◆ **Study questions**
A: Decide whether each statement agrees with the missing-data walkthrough below. Answer yes or no, and quote the deciding words of the walkthrough exactly. (i) The random number generator is seeded with 0. (ii) The threshold is set to 2.5. (iii) Parameters and threshold values are chosen without regard to the order of magnitude of the numbers involved.
B: Echo back, word for word, the part of the missing-data walkthrough below covering everything from "The dataset is" down to "a random number.".

Document text Block Start

The dataset is loaded and converted into a workable format.

Now, we need to artificially implant missing data. There are countless ways to do it. Here, we will do it by:
1. Generating a random number.
1. Subtracting it to the values in the dataset.
1. Assigning a missing value to the cases where the substraction is less than a certain threshold.

Parameters and threshold values are defined randomly, but taking into account the order of magnitude of the numbers involved. 

In [4]:
# Implant artificial missing values
import numpy as np

rand = np.random.RandomState(0)  # Random number generator
X_missing = X.copy()

mask = []  # We will need this later to filter observations in y
features_missing = np.shape(X)[1]  # Missing values in all features
loc = 0  # Mean in numpy.random.normal
scale = 5  # Standard deviation in numpy.random.normal 
threshold = 1.75
for i in range(0, features_missing):
    mask_partial = np.abs(X[:,1] - rand.normal(loc=loc, scale=scale, size=X.shape[0])) < threshold
    X_missing[mask_partial, i] = np.NaN
    mask.append(mask_partial)

X_missing

array([[5.7, 4.4, 1.5, 0.4],
       [nan, 3.1, 1.5, nan],
       [5.7, 3. , 4.2, nan],
       [5.8, 2.7, 5.1, nan],
       [6.9, 3.1, nan, nan],
       [6.3, 3.4, 5.6, 2.4],
       [nan, 3.3, 5.7, 2.1],
       [5.1, 3.8, 1.5, 0.3],
       [5. , 3.5, nan, 0.3],
       [nan, 2.9, 4.6, 1.3],
       [5.3, 3.7, 1.5, 0.2],
       [5. , 3.4, 1.6, 0.4],
       [nan, nan, 1.6, 0.2],
       [6.1, 3. , 4.9, 1.8],
       [nan, 3.2, 1.4, 0.2],
       [nan, nan, 1.5, 0.1],
       [6. , 2.2, 5. , 1.5],
       [4.9, 3.1, 1.5, 0.1],
       [nan, 3. , 4.1, 1.3],
       [5.6, nan, 4.9, nan],
       [6.3, 2.3, 4.4, 1.3],
       [nan, nan, 4.5, 1.5],
       [nan, nan, nan, 1.4],
       [5.1, 3.7, 1.5, 0.4],
       [5.7, 2.5, 5. , 2. ],
       [6.4, nan, 5.6, 2.1],
       [5.6, 3. , 4.5, 1.5],
       [5.4, 3.4, 1.7, 0.2],
       [6.7, 3.1, 4.7, 1.5],
       [5. , 3.2, nan, nan],
       [nan, 2.5, nan, nan],
       [nan, 3. , 1.4, 0.3],
       [4.6, 3.6, nan, 0.2],
       [6.1, 3. , 4.6, 1.4],
       [6.8, n

Done! Our dataset is ready.

Document text Block End
Dataset records Block Start

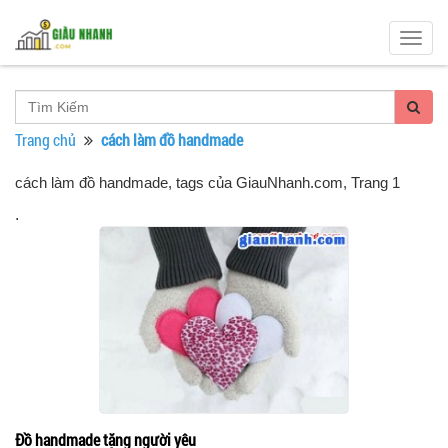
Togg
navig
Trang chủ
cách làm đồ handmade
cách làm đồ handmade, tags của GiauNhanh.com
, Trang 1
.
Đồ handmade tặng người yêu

Dataset records Block End
Dataset records Block Start

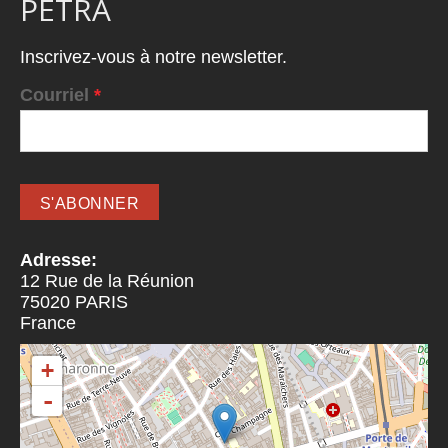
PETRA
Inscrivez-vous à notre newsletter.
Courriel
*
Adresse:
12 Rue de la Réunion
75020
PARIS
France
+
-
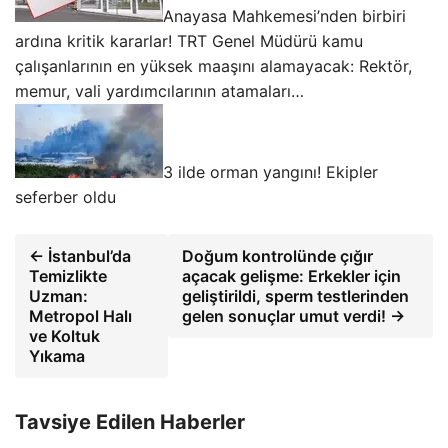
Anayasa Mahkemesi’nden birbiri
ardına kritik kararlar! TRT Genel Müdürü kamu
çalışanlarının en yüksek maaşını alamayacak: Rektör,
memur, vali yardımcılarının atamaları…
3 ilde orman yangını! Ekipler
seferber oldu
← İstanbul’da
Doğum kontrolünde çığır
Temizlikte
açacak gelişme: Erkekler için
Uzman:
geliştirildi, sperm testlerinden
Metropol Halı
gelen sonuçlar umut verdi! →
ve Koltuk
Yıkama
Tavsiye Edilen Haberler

Dataset records Block End

◆ **Solutions to each task**
A:
(i) Yes: "rand = np.random.RandomState(0)"
(ii) No: "threshold = 1.75"
(iii) No: "Parameters and threshold values are defined randomly, but taking into account the order of magnitude of the numbers involved."

B:
The dataset is loaded and converted into a workable format.

Now, we need to artificially implant missing data. There are countless ways to do it. Here, we will do it by:
1. Generating a random number.